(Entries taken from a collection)
■ ■ ■ ■ ■

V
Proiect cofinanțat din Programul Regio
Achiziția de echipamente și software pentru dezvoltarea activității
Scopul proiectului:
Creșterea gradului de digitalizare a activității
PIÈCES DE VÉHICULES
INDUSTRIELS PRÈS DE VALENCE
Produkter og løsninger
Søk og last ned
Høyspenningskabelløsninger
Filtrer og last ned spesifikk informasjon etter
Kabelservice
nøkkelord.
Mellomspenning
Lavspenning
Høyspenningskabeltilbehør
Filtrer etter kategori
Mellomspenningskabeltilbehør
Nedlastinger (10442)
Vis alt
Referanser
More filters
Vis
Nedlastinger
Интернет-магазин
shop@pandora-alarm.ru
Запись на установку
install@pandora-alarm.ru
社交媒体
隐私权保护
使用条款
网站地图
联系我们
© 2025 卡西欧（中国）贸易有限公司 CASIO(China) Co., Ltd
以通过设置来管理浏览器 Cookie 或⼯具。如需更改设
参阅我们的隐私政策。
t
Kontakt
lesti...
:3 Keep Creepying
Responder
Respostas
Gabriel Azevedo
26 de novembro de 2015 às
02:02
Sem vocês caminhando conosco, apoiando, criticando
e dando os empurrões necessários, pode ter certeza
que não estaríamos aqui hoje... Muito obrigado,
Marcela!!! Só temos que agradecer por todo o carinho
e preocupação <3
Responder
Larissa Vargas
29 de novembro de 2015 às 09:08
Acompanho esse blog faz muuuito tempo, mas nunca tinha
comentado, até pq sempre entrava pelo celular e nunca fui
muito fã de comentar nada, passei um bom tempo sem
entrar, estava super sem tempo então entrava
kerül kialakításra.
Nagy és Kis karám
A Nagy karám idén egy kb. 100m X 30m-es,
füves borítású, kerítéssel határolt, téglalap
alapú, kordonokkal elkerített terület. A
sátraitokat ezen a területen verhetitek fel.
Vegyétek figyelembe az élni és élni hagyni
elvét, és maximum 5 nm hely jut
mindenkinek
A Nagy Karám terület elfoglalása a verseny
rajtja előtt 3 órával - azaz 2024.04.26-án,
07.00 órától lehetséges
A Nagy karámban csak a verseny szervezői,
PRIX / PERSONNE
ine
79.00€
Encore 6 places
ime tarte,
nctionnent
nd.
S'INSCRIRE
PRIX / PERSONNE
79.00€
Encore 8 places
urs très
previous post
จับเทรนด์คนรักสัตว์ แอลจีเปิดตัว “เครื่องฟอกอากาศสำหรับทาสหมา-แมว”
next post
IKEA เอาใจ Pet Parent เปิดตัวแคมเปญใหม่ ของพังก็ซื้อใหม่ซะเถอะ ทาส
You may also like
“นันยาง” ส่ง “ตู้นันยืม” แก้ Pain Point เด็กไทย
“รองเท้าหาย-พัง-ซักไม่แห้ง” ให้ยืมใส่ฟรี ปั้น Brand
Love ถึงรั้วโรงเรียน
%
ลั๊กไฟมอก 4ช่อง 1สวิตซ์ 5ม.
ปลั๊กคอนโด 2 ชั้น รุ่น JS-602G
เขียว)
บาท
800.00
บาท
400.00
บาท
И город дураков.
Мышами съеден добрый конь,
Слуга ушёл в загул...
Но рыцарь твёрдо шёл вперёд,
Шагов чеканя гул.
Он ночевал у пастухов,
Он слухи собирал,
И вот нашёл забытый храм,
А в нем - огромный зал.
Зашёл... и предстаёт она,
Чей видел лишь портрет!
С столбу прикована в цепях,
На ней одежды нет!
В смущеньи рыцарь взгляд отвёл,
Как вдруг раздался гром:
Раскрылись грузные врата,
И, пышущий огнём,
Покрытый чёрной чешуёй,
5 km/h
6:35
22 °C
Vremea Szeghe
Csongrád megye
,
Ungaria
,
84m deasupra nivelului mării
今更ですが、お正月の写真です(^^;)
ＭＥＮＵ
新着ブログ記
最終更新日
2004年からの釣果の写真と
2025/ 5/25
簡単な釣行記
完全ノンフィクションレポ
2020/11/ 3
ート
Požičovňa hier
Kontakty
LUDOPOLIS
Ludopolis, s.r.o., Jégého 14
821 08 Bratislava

■ ■ ■ ■ ■

## WHAT YOU NEED TO DO:
Find every line in the records that has the string "etter", then state how many there are and nothing else.

## ANSWER FOR THIS EXERCISE:
2